Lol life is hard but we give a shit on that^^

There are crack heads which rob old ladies for a fix and there are people which "scam" a store.. 

What's worse?

But the "scam" I think I should try that..

EDIT: WoW players ARE lazy that's natural^^

----------


## v3rsus

> Lol life is hard but we give a shit on that^^
> 
> There are crack heads which rob old ladies for a fix and there are people which "scam" a store.. 
> 
> What's worse?
> 
> But the "scam" I think I should try that..
> 
> EDIT: WoW players ARE lazy that's natural^^


amen to that  :Smile: 


yeh guitar hero was epic  :Smile:

----------


## burton992

Its repost but nice that you contributed.

Makes me laugh what people do to get a free cd key or gamecard, tbh i would prefer to just buy the game than just go through this and its not very nice if they put it back for sale then someone buys it and the code doesnt work.

----------


## Bigjev

eh guys atleast he tried

----------


## v3rsus

yeh but if they buy it and it doesnt work then they have a REAL reason to go back to the store and get a new one :P

----------


## Dimensia

i actually spoke to eb when age of conan came out and asked them that if i didnt like the game after i installed it could i take it back...they said yup no problems at all. so there is a free conan account.

basically they get reimbursed with new game/keys if one dont work. still stealing but they still even out anyway

----------


## bashy

I would be very careful doing this, especially if you use your credit/debit card to buy it.

----------


## v3rsus

of course you dont use credit card or debit card.... COLD HARD CASH BABY!!!!!!!!

----------


## OverLordErIcH

hmmm, this is ILLEGAL

----------


## Macrokiller

lol at stealing things omg xD

----------


## v3rsus

be nice :P it works wonders  :Smile:

----------


## Thrill12

Ha I've done this with TBC and Diablo 2.

Actually going to the store to do it tomorrow as well.

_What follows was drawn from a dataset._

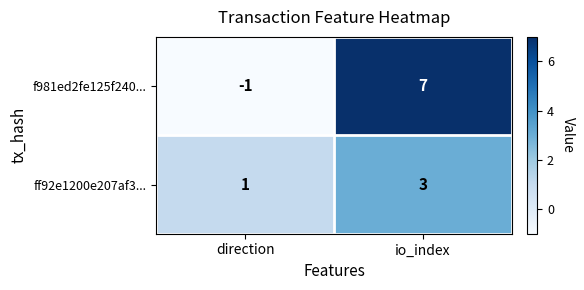

True or false: ff92e1200e207af3... has a value of 1 at direction.

True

I CAN afford it, but **** wal-mart!

----------


## Kitsuji

Im not into stealing, but thats a brilliant idea.

----------


## Flair125

> hmmm, this is ILLEGAL


so is hacking and botting murder and rape , it all still happens though, 
shameful as it may be.

either way, not something i'd do since it could easily be traced to your account and you'd be left with a ban.

----------


## Allure

I've seen some people do it, it just sucks for those that have to buy your use gamecard.

----------


## killerrr70

You won't go to jail for this............ maybe youl have to pay like the double price to the store if you get caught
And I don't get these guides........ it isn't related to wow.... its related to stealing but a wow game or gc which has nothing to do with the gaming proccess
I geuss people know how to steal with out guides........
Its the same if I write in wow guides

How to get a free Potato
Go to the store..... (be carefull your a criminal...... a dangerous one, so watch out for the police.....)
Have a big coat..... ok so when no one sees you and there are no cameras put the potatoes in your inside pockets.......
Then buy something cheap so no one suspects you.......
get out of the store, go home and voila you scammed some potatoes!
You basicly told the same thing(just another way of stealing) but you replaced the word potatoe by the word WOW gamecard

Im not flaming this post..... I think it doesn't belog here on mmowned

----------


## Fishmonger

I do this all the time. Stealing from blizzard cannot be compared to stealing from an individual.

I use brand new stickers to reseal the game boxes.

I generally don't do it with time cards because DVD packages are hard to reseal.

How many times have you guys contacted blizzard and said your time card didn't work?

----------


## mystical23o7

nice ^^ but its a repost.

----------


## Hunterplay

If you can't post in the scam section don't post a scam...

----------


## Dragonshadow

This is stealing from a real store, and thus isn't allowed.
Closed.

----------